Kekayaan sumber daya ekstraktif sebagai aset pembangunan perlu dikelola secara transparan dan akuntabel untuk kemakmuran rakyat. Hal itulah yang melatarbelakangi PWYP Indonesia menggelar Konferensi Nasional Tata Kelola Sumber Daya Ekstraktif yang pertama bertema “Extracting the Future: Menata Sumber Daya Ekstraktif untuk Pembangunan Berkelanjutan”, Selasa (17/11) lalu.

Maryati Abdullah, Koordinator Nasional PWYP Indonesia dalam sambutannya menyampaikan bahwa perlu perubahan pola pikir dalam memandang Sumber Daya Alam (SDA) . “SDA bukan hanya komoditas yang bisa dijual menjadi penerimaan negara, tetapi sebagai aset pembangunan,” jelas Maryati.
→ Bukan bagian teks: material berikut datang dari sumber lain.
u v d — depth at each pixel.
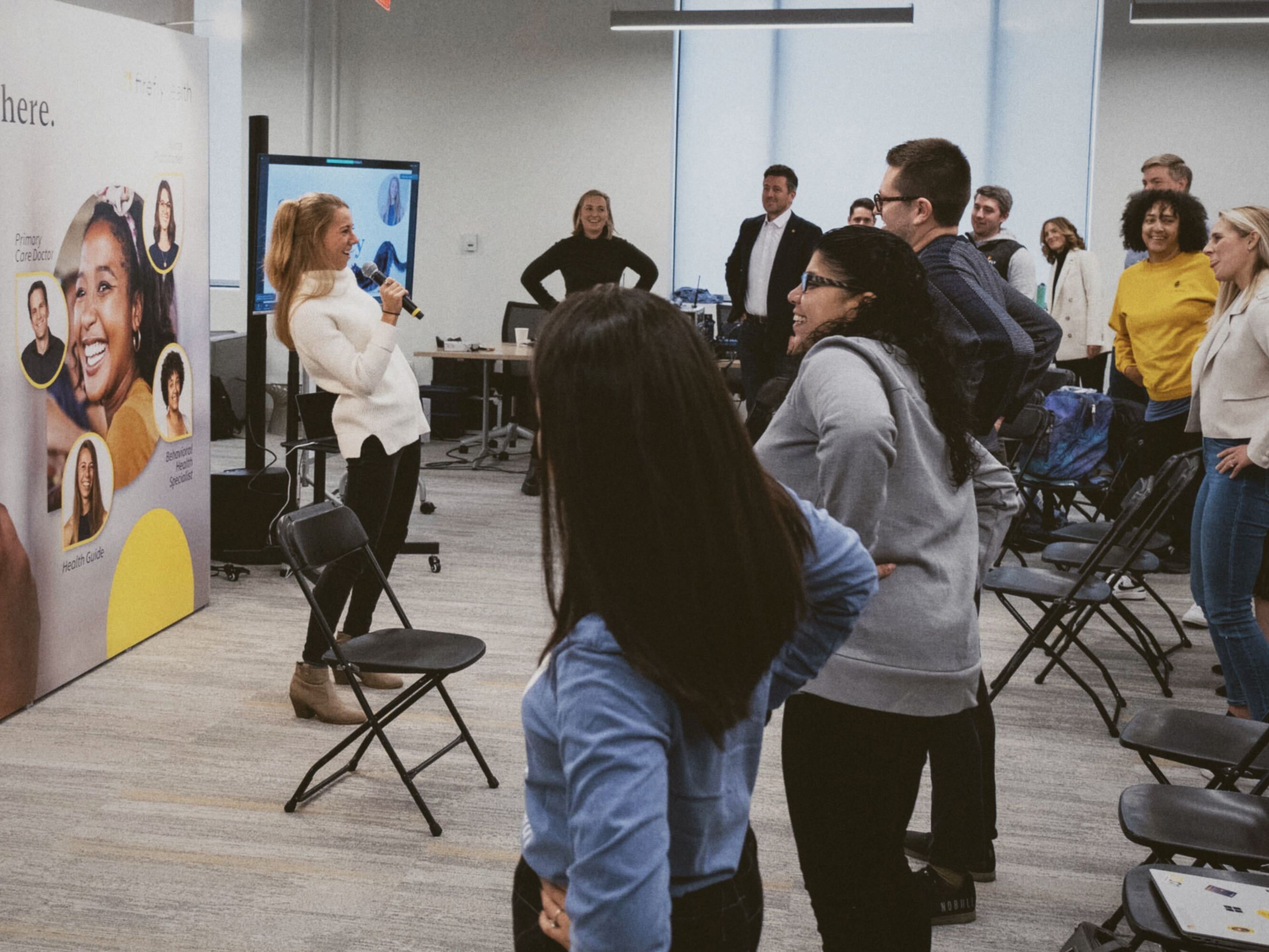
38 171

SDA sebagai aset pembangunan yaitu SDA yang ditransformasi untuk meningkatkan kualitas sumber daya manusia dan juga dikelola secara transparan, akuntabel, dan berkeadilan bagi keseimbangan dan daya dukung lingkungan.
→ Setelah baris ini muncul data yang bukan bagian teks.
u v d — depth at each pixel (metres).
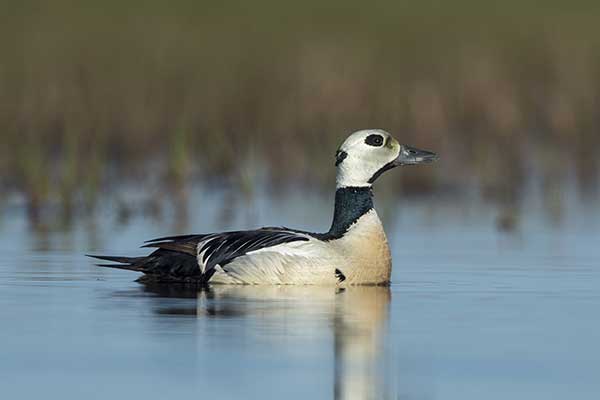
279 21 33.94
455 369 9.54
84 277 13.91
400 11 34.84
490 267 14.87
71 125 25.53
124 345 10.23
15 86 28.12
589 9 34.53
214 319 11.34
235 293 12.83
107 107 27.53
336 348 10.18
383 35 32.81
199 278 13.45
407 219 19.78
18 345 10.25
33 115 26.80
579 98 28.42
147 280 13.66
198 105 28.00
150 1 35.03
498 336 10.69
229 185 23.80
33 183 20.83
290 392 8.88
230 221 19.22
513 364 9.69
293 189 23.59
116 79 29.03
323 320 11.34
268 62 30.47
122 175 24.08
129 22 33.41
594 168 25.42
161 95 28.44
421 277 14.11
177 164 22.03
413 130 26.70
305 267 13.32
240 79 29.28
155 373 9.36
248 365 9.60
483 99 27.94
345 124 26.67
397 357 9.91
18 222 19.27
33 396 8.77
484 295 12.85
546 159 26.09
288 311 11.77
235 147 26.11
Emil Salim, Keynote Speaker dalam konferensi menyampaikan, sektor migas adalah sektor tertutup sehingga tidak transparan. Tidak transparannya sektor migas, dikarenakan hanya orang-orang tertentu yang mengerti teknis pertambangan. Emil juga menyoroti aspek desentralisasi yang memperbesar praktek korupsi.
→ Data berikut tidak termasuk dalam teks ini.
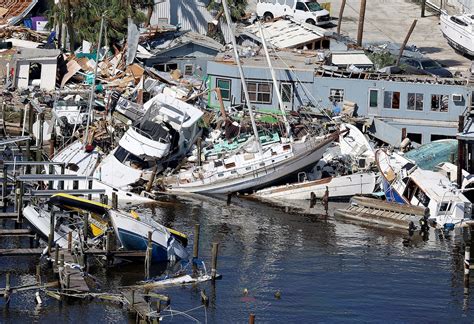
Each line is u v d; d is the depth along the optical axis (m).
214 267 135.12
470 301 131.62
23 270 135.12
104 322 122.00
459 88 189.75
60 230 141.50
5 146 177.25
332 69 193.38
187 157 177.88
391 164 168.38
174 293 130.50
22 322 121.50
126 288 130.75
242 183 171.38
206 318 124.38
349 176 170.50
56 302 126.31
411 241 152.25
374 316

“Setelah izin tambang dikeluarkan oleh Bupati, ada persekongkolan antara pengusaha tambang dan pemerintah daerah terkait dana kampanye. Sehingga tranparansi menjadi kunci pemberantasan korupsi di sektor ekstraktif.” jelasnya.

Konferensi ini juga dihadiri oleh narasumber dari sekretariat Ketua Komisi Energi DPR RI, Extraktive Transparency Industry Initiative (EITI) Indonesia, Kantor Staff Presiden RI, Kemenko Perekonomian RI, SKK Migas, Kementrian ESDM, Kementrian Keuangan, BKPM, Kemendagri, Pemkab. Bojonegoro, Pemkab. Indragiri Hulu, KPK, Pemprov Aceh, Pemprov Jatim, Pemprov Kaltim, dan perwakilan CSO.